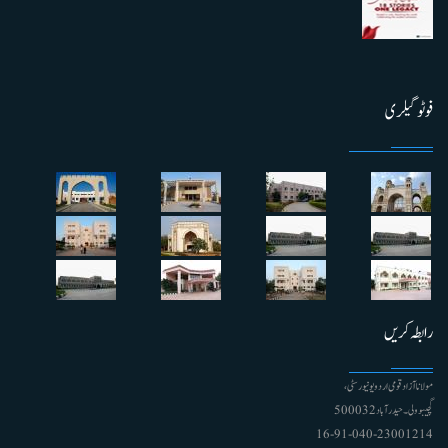
فوٹو گیلری
رابطہ کریں
مولانا آزاد قومی اردو یونیورسٹی ،
گچیبوولی۔ حیدرآباد 500032
91-040-23001214 - 16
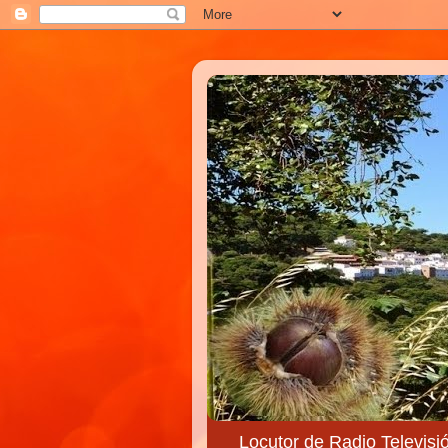
Locutor de Radio Televisi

++++

Problem statement:
Output the whole listing exactly. Pictures stay out.

Output:
فوٹو گیلری
رابطہ کریں
مولانا آزاد قومی اردو یونیورسٹی ،
گچیبوولی۔ حیدرآباد 500032
91-040-23001214 - 16
Locutor de Radio Televisi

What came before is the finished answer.